───── SOURCE EXTRACT ─────

Let me know what you find out, I need that answer as well!

Redigerat: feb 19, 2019, 9:27 am

>57 haydninvienna:

Watching interviews of people who write books featuring the long view of our history ~ Jon Meacham and Michael Beschloss ~ brings me hope in this crazy era.

feb 20, 2019, 12:04 pm

The Phantom of Fifth Avenue: The Mysterious Life and Scandalous Death of Heiress Huguette Clark
Meryl Gordon
4/5 stars
This is a very interesting look at the reclusive Huguette Clark, a wealthy heiress, introvert and hoarder who secluded herself in a hospital room for over 20 years relying on some people who did not always have her best interests in mind and cut off from her relatives whom she did not want to see or contact. On her death, she left a huge estate and a huge problem for the lawyers and the courts to sort out pitting her family against the friends and staff she had given money to.

feb 20, 2019, 12:45 pm

>57 haydninvienna: The Soul of America doesn't look through rose-colored glasses and the author is no Pollyanna. but it does show that we have been through rough times before, and come back better for it. It also shows that sometimes we slide backwards, but for the most part, we are improving. In that, there is hope. There isn't much about the present administration. I like and need to know what is going on, but it can be so overwhelming and discouraging.

feb 20, 2019, 1:11 pm

>59 Molly3028: >61 TooBusyReading: I'm not looking for answers about you-know-who. I'm well aware that many countries seem to throw up such people from time to time. What I am looking for is reassurance that there is a way back, since there seems to be a school of thought around that holds that liberal democracy has failed. I don't think it has, but I'd like to find some more people who think so.

───── INFORMATION SHOWN ─────

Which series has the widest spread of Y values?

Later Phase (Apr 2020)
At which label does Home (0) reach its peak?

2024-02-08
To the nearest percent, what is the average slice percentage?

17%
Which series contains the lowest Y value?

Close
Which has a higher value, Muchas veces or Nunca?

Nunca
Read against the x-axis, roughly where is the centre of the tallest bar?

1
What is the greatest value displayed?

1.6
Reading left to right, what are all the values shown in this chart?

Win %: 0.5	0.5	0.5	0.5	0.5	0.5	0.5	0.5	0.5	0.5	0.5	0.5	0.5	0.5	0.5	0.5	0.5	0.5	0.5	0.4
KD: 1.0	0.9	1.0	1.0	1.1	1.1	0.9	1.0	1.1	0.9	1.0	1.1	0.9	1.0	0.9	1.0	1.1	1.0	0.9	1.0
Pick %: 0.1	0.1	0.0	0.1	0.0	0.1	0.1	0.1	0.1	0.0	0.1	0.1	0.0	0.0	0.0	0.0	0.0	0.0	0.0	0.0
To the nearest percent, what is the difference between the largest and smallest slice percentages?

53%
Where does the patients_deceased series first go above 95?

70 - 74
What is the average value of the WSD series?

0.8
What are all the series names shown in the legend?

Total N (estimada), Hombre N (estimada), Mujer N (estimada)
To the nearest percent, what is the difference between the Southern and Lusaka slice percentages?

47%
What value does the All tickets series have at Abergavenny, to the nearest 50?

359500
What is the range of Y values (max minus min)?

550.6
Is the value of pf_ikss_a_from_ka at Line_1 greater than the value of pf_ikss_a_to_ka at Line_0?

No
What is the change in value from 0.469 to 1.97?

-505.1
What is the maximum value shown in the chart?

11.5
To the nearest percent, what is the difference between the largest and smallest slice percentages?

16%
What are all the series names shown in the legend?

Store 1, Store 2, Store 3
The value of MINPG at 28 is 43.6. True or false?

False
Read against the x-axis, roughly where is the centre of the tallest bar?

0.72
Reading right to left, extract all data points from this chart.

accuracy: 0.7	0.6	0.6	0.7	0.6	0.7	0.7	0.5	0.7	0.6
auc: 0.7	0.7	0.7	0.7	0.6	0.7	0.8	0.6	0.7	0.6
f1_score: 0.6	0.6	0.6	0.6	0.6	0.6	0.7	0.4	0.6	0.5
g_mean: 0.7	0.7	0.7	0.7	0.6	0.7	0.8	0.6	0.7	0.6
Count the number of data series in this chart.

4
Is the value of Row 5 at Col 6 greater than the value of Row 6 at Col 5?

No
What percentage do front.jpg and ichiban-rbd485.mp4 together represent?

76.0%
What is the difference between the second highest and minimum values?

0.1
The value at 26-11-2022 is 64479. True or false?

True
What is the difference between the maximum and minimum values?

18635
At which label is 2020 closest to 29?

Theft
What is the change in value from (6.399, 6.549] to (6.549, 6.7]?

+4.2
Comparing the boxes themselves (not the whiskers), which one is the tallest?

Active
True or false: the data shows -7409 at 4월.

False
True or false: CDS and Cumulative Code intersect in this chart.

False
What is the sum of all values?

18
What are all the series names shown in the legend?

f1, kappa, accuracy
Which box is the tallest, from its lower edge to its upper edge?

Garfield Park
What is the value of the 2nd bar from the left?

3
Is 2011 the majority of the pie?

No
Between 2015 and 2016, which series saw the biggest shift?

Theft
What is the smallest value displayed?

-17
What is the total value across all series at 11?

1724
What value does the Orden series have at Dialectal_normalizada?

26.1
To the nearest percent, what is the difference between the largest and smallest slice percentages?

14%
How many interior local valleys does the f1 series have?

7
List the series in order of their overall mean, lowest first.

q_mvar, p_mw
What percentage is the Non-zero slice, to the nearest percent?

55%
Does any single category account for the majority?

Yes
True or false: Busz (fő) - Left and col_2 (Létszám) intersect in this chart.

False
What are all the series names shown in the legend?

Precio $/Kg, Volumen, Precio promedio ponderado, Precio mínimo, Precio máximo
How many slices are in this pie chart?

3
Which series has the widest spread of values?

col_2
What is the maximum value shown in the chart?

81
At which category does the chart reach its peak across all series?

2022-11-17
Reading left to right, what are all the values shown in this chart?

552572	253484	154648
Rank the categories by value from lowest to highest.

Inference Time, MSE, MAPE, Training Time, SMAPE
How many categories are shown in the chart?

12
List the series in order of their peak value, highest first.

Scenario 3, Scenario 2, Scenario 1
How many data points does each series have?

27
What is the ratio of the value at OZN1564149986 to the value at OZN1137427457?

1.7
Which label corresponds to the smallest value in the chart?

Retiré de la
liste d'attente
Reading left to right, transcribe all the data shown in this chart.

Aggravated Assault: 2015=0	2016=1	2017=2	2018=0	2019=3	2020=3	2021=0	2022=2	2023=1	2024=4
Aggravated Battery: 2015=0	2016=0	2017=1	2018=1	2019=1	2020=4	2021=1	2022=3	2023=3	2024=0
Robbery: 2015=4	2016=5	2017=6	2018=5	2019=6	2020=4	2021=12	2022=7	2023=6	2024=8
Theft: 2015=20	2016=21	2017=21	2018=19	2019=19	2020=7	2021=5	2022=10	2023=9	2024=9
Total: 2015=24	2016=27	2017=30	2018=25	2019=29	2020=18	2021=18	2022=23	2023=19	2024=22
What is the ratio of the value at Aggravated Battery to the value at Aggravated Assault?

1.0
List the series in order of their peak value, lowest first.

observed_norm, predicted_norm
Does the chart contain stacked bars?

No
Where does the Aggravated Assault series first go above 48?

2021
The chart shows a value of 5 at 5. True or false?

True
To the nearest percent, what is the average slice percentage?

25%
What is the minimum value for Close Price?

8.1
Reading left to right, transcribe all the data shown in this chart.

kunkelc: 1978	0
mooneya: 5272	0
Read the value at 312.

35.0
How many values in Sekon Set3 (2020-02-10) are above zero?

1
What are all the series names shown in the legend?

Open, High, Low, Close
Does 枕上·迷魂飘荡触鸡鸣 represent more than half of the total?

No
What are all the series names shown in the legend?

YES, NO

─────

# [REQUIRED TASKS]
a. Summarize the thread in three sentences.
b. Output everything in the thread from "feb 20, 2019, 1:11" down to "who think so.".
Nothing in the listing is needed here.

# [WRITTEN RESPONSES]
a. Posters find hope in interviews with writers whose books take the long view of history, and one describes The Soul of America as showing that we have been through rough times before and come back better for it. Another post gives four out of five stars to Meryl Gordon's book about Huguette Clark, a reclusive heiress whose huge estate set her family against the friends and staff she had given money to. A further post seeks reassurance that there is a way back, since some hold that liberal democracy has failed.

b.
feb 20, 2019, 1:11 pm

>59 Molly3028: >61 TooBusyReading: I'm not looking for answers about you-know-who. I'm well aware that many countries seem to throw up such people from time to time. What I am looking for is reassurance that there is a way back, since there seems to be a school of thought around that holds that liberal democracy has failed. I don't think it has, but I'd like to find some more people who think so.